Park Jin-Hyun, Shin Yu-Bin, Jung Dooyoung, Hur Ji-Won, Pack Seung Pil, Lee Heon-Jeong, Lee Hwamin, Cho Chul-Hyun
Department of Biomedical Informatics, Korea University College of Medicine, Seoul, Republic of Korea.
Department of Psychiatry, Korea University College of Medicine, Seoul, Republic of Korea.
Front Psychiatry. 2025 Jan 7;15:1504190. doi: 10.3389/fpsyt.2024.1504190. eCollection 2024.

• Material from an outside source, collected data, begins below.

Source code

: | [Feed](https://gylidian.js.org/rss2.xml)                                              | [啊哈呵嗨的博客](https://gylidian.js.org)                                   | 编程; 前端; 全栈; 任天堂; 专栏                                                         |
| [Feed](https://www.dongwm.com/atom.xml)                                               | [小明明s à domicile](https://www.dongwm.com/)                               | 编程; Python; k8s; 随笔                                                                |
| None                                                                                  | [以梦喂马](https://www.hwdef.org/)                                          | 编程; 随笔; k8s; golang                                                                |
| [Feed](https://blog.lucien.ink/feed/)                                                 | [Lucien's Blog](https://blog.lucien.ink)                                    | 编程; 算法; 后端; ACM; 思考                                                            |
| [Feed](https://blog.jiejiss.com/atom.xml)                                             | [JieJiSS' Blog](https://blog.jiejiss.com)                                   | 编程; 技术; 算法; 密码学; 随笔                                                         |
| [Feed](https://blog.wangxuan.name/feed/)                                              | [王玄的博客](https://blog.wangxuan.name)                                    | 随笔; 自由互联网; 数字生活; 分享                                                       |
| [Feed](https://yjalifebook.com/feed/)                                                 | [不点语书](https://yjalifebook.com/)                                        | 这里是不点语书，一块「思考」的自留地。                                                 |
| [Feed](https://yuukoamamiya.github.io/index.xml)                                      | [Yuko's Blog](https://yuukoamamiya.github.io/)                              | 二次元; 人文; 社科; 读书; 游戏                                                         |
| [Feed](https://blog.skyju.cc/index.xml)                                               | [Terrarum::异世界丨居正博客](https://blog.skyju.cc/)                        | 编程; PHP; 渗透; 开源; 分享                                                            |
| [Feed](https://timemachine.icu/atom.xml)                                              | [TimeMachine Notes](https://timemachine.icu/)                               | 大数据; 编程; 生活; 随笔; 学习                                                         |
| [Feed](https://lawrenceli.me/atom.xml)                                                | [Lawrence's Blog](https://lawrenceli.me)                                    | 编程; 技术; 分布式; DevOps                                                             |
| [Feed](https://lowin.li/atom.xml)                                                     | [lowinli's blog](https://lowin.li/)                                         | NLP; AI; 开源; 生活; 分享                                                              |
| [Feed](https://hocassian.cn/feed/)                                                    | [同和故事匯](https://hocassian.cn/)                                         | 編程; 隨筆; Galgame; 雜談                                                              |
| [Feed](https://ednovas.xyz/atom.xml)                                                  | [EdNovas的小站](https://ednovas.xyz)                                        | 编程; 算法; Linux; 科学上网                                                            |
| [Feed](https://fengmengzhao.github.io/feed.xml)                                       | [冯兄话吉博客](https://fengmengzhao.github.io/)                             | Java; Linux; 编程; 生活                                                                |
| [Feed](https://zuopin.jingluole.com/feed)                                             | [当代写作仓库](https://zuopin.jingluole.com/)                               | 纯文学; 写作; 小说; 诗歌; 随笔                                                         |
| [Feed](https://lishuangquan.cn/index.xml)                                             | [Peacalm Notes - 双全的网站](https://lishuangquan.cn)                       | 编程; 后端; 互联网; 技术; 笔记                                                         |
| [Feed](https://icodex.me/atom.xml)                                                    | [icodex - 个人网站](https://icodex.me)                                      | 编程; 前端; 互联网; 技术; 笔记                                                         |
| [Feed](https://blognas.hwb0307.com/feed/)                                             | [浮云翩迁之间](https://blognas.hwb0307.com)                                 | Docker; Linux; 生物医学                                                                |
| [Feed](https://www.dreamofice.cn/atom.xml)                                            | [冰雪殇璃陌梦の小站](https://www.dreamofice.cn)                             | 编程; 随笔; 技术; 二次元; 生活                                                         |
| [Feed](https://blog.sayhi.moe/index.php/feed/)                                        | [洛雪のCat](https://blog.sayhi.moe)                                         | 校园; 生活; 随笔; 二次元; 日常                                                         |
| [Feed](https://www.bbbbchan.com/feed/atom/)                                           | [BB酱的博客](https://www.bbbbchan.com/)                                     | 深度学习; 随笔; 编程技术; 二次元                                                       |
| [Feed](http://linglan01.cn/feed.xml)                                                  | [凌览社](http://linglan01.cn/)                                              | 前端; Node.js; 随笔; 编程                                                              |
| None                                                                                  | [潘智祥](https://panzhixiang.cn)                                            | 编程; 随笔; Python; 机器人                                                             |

Machine learning (ML) is an effective tool for predicting mental states and is a key technology in digital psychiatry. This study aimed to develop ML algorithms to predict the upper tertile group of various anxiety symptoms based on multimodal data from virtual reality (VR) therapy sessions for social anxiety disorder (SAD) patients and to evaluate their predictive performance across each data type.
This study included 32 SAD-diagnosed individuals, and finalized a dataset of 132 samples from 25 participants. It utilized multimodal (physiological and acoustic) data from VR sessions to simulate social anxiety scenarios. This study employed extended Geneva minimalistic acoustic parameter set for acoustic feature extraction and extracted statistical attributes from time series-based physiological responses. We developed ML models that predict the upper tertile group for various anxiety symptoms in SAD using Random Forest, extreme gradient boosting (XGBoost), light gradient boosting machine (LightGBM), and categorical boosting (CatBoost) models. The best parameters were explored through grid search or random search, and the models were validated using stratified cross-validation and leave-one-out cross-validation.
The CatBoost, using multimodal features, exhibited high performance, particularly for the Social Phobia Scale with an area under the receiver operating characteristics curve (AUROC) of 0.852. It also showed strong performance in predicting cognitive symptoms, with the highest AUROC of 0.866 for the Post-Event Rumination Scale. For generalized anxiety, the LightGBM's prediction for the State-Trait Anxiety Inventory-trait led to an AUROC of 0.819. In the same analysis, models using only physiological features had AUROCs of 0.626, 0.744, and 0.671, whereas models using only acoustic features had AUROCs of 0.788, 0.823, and 0.754.
This study showed that a ML algorithm using integrated multimodal data can predict upper tertile anxiety symptoms in patients with SAD with higher performance than acoustic or physiological data obtained during a VR session. The results of this study can be used as evidence for personalized VR sessions and to demonstrate the strength of the clinical use of multimodal data.
机器学习(ML)是预测心理状态的有效工具,也是数字精神病学中的一项关键技术。本研究旨在开发机器学习算法,以基于社交焦虑障碍(SAD)患者虚拟现实(VR)治疗会话中的多模态数据,预测各种焦虑症状的上三分位数组,并评估其在每种数据类型上的预测性能。
本研究纳入了32名被诊断为SAD的个体,并最终确定了来自25名参与者的132个样本的数据集。它利用VR会话中的多模态(生理和声学)数据来模拟社交焦虑场景。本研究采用扩展的日内瓦简约声学参数集进行声学特征提取,并从基于时间序列的生理反应中提取统计属性。我们开发了使用随机森林、极端梯度提升(XGBoost)、轻梯度提升机(LightGBM)和分类提升(CatBoost)模型来预测SAD中各种焦虑症状上三分位数组的机器学习模型。通过网格搜索或随机搜索探索最佳参数,并使用分层交叉验证和留一法交叉验证对模型进行验证。
使用多模态特征的CatBoost表现出高性能,特别是对于社交恐惧量表,其受试者工作特征曲线下面积(AUROC)为0.852。它在预测认知症状方面也表现出强大性能,事件后反刍量表的最高AUROC为0.866。对于广泛性焦虑,LightGBM对状态-特质焦虑量表-特质的预测导致AUROC为0.819。在同一分析中,仅使用生理特征的模型的AUROC分别为0.626、0.744和0.671,而仅使用声学特征的模型的AUROC分别为0.788、0.823和0.754。
本研究表明,使用集成多模态数据的机器学习算法能够比VR会话期间获得的声学或生理数据更高效地预测SAD患者的上三分位数焦虑症状。本研究结果可用作个性化VR会话的证据,并证明多模态数据临床应用的优势。